MARÍA DEL CARMEN RODENAS BLEDA¹, JULIA PEÑAS MARTINEZ¹, David Zaragoza Huesca², Carmen Ortega Sabater³, SALVADOR ESPÍN GARCÍA¹, Ginés Luengo Gil¹, Manuel Sánchez Cánovas⁴, Andrés Nieto⁴, Alberto Carmona Bayonas⁴, IRENE MARTINEZ MARTINEZ¹

(1) HEMATOLOGÍA Y ONCOLOGÍA MÉDICA CLÍNICO-EXPERIMENTAL, IMIB-Arrixaca, España
(2) Centro Regional de Hemodonación. IMIB-Arrixaca. Servicio de Hematología y Oncología Médica. Universidad de Murcia., 30730, España (Región de Murcia)
(3) NUTRICIÓN, IMIB-Arrixaca, España
(4) Hospital Universitario Morales Meseguer, España (Región de Murcia)

Numerosas proteasas como la hepsina se desregulan en las células tumorales para favorecer su progresión y expansión. En ciertos tumores se ha relacionado la expresión de hepsina con una mayor tumorigenicidad, como en el cáncer de mama, ovario, próstata y gástrico. Sin embargo, los mecanismos no son del todo conocidos. La hepsina se caracteriza además por ser capaz de proteolizar al FVII, proteasa iniciadora de la cascada de la coagulación. El hecho de que pueda activar la coagulación en aquellos tumores donde presenta una elevada expresión podría asociarse con un mayor riesgo trombótico. Esto es de especial relevancia en los tumores digestivos, donde las tasas de riesgo trombótico oscilan entre el 12 y el 20%, siendo de las neoplasias más trombogénicas y la trombosis aumenta significativamente la morbimortalidad de estos pacientes. Desafortunadamente, no existen predictores fiables del riesgo trombótico ni estrategias de tromboprofilaxis basadas en la expresión de biomarcadores. En este trabajo hemos estudiado el efecto de los niveles de expresión de hepsina en células de cáncer colorrectal y gástrico en procesos como la proliferación, migración e invasión celular, ya que se desconoce en estos tumores su relevancia en estos procesos, así como su contribución a la hipercoagulabilidad del plasma, pudiendo constituir un potencial biomarcador pronóstico y/o trombótico así como una nueva diana terapéutica.

Hemos estudiado mediante citometría de flujo, cierre de herida y formación de invadopodios, el efecto de los niveles de hepsina en procesos como la proliferación, migración e invasión de células tumorales de adenocarcinoma gástrico (KATO III) y de cáncer colorrectal (Caco-2), tanto en las líneas basales como en las que sobreexpresan hepsina de forma estable (KATO III-HPN y Caco-2-HPN). Además hemos realizado ensayos de generación de trombina y de FXa en plasmas incubados con estas líneas celulares y con las líneas con silenciamiento transitorio de la expresión de hepsina. El análisis estadístico se llevó a cabo utilizando test no paramétricos.
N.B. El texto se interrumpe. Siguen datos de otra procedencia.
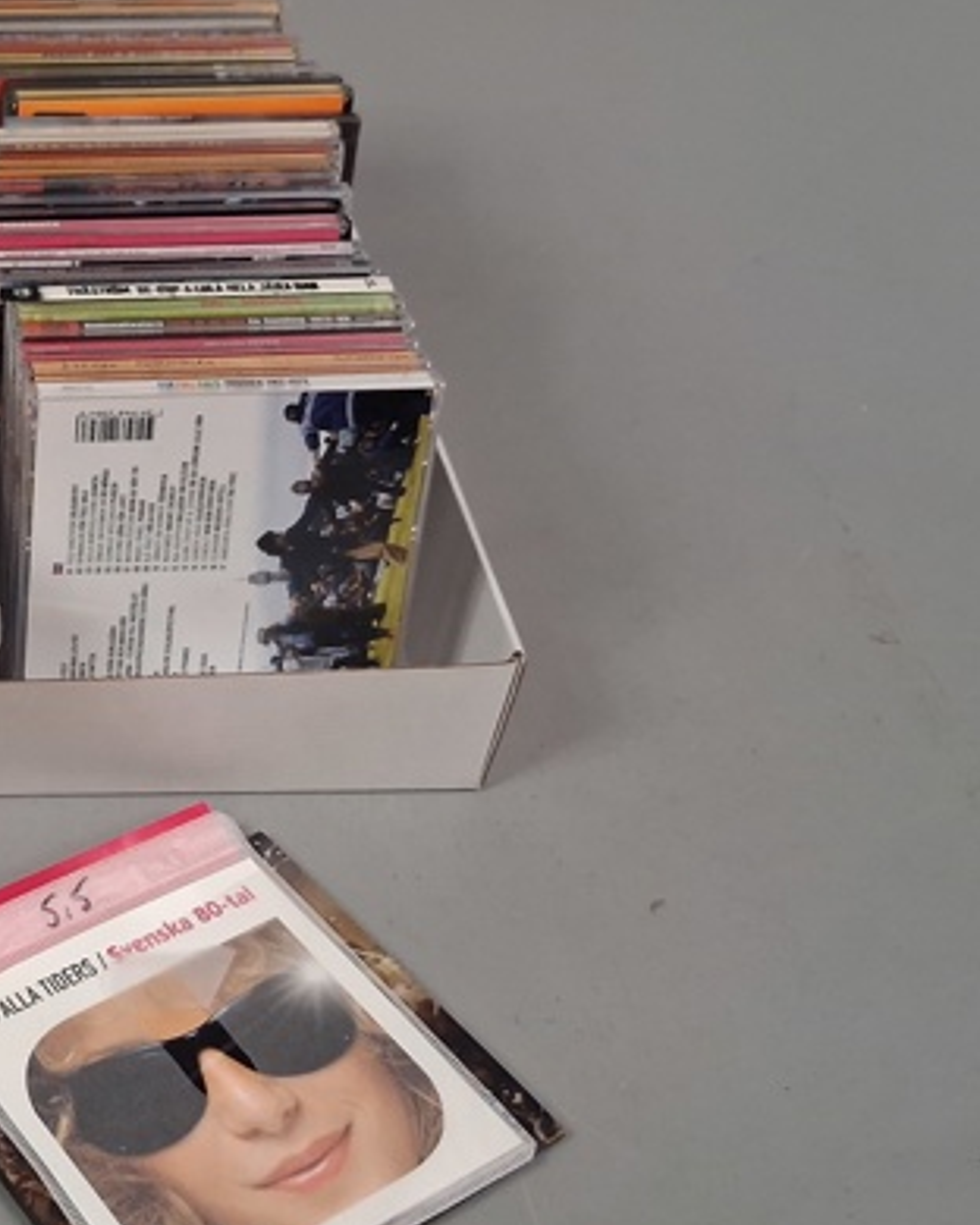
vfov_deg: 34.7
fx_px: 1958
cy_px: 606
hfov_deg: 25.9
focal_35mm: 54
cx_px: -113
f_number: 1.8
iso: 320
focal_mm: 4
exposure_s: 1/100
Nuestros resultados demuestran que los niveles elevados de hepsina incrementan la migración y de forma estadísticamente significativa la invasión en las células de adenocarcinoma colorrectal (p-valor=0.012) y gástrico (p-valor = 0.036) (Figura 1). Esto se correlaciona con cambios en la expresión de Vimentina, marcador de transición epitelio mesénquima y en Catepsina B, gen que participa en la formación, crecimiento e invasión tumoral. En ambas líneas celulares la mayor expresión de hepsina incrementa la generación de trombina, aumentando la velocidad en alcanzar el pico máximo en un 34 % en la línea KATO III-HPN y en un 66% en la línea Caco-2-HPN (Figura 2). También observamos diferencias significativas en la generación de FXa en las células con silenciamiento de la expresión de hepsina, reflejo de la menor activación de FVII.

Los niveles elevados de hepsina parecen implicar un fenotipo tumoral más agresivo, debido a la elevada capacidad de migración e invasión en las células de cáncer gástrico y colorrectal así como a una mayor activación de la cascada de la coagulación. Por tanto, la hepsina podría ser una potencial diana terapéutica, así como un biomarcador que permita aumentar la capacidad predictiva del riesgo trombótico en neoplasias digestivas.